> **ASSIGNMENT**
Recast the lines from the very first one through the line containing "9.808 empresas", both included, as a numbered list with blank lines omitted. Leave the pictures out of the answer.

DATA SUPPLIED below:

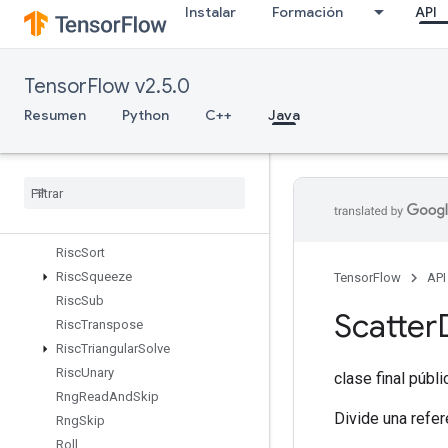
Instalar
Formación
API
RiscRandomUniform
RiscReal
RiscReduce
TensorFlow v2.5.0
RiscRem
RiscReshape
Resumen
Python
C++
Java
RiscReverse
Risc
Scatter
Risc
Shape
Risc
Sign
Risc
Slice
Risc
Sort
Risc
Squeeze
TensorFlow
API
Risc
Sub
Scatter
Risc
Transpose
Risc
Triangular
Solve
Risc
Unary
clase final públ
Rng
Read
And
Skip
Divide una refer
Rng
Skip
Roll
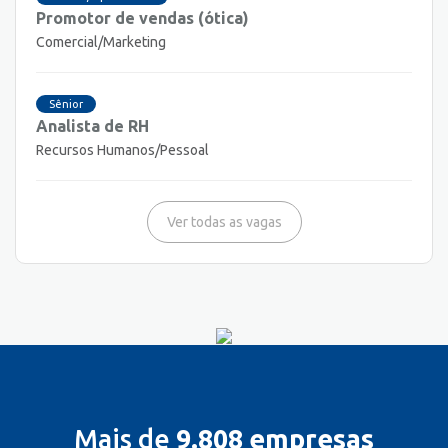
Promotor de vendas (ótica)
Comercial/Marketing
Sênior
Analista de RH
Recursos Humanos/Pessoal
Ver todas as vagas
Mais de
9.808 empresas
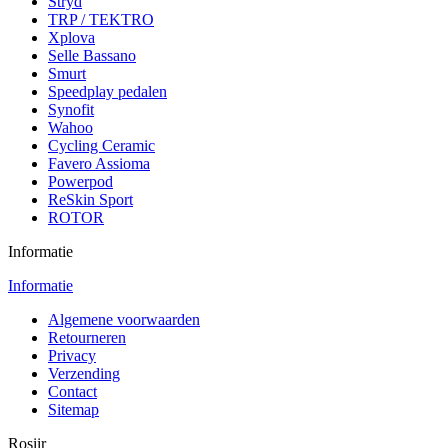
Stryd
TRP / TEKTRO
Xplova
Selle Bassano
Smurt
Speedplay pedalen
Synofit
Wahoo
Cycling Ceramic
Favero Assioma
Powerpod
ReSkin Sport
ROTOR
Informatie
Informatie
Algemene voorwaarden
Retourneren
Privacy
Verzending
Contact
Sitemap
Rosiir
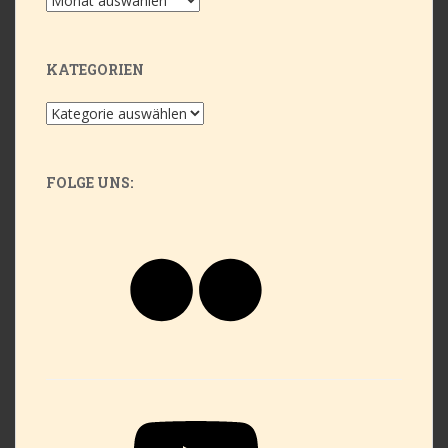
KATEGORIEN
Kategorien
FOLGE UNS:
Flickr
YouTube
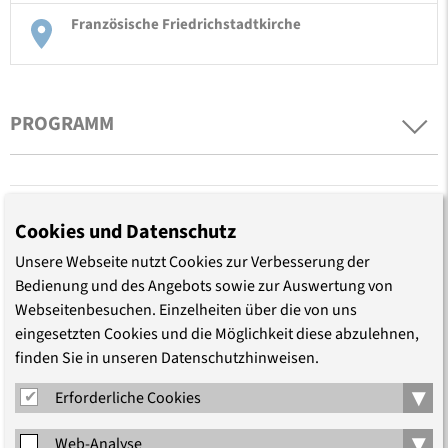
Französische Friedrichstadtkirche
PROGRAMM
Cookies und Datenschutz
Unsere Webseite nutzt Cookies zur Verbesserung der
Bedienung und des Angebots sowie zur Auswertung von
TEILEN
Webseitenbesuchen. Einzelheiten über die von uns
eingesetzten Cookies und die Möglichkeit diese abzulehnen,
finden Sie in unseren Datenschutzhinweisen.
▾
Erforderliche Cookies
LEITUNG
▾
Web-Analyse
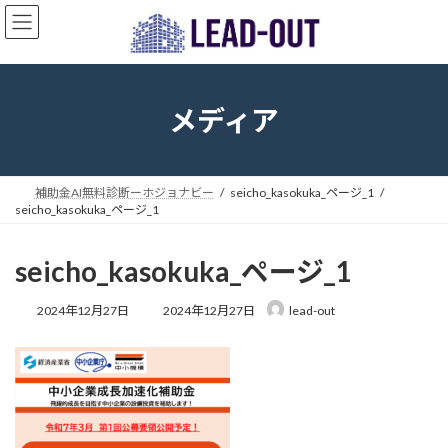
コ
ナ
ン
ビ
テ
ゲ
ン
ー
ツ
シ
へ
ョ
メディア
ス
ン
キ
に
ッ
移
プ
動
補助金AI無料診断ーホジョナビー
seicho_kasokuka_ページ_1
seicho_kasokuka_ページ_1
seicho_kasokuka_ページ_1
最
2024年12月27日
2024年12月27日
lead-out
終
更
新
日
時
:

End of DATA SUPPLIED.

> **ANSWER FOR THE TASK**
1. Instalar
2. Formación
3. API
4. RiscRandomUniform
5. RiscReal
6. RiscReduce
7. TensorFlow v2.5.0
8. RiscRem
9. RiscReshape
10. Resumen
11. Python
12. C++
13. Java
14. RiscReverse
15. Risc
16. Scatter
17. Risc
18. Shape
19. Risc
20. Sign
21. Risc
22. Slice
23. Risc
24. Sort
25. Risc
26. Squeeze
27. TensorFlow
28. API
29. Risc
30. Sub
31. Scatter
32. Risc
33. Transpose
34. Risc
35. Triangular
36. Solve
37. Risc
38. Unary
39. clase final públ
40. Rng
41. Read
42. And
43. Skip
44. Divide una refer
45. Rng
46. Skip
47. Roll
48. Promotor de vendas (ótica)
49. Comercial/Marketing
50. Sênior
51. Analista de RH
52. Recursos Humanos/Pessoal
53. Ver todas as vagas
54. Mais de
55. 9.808 empresas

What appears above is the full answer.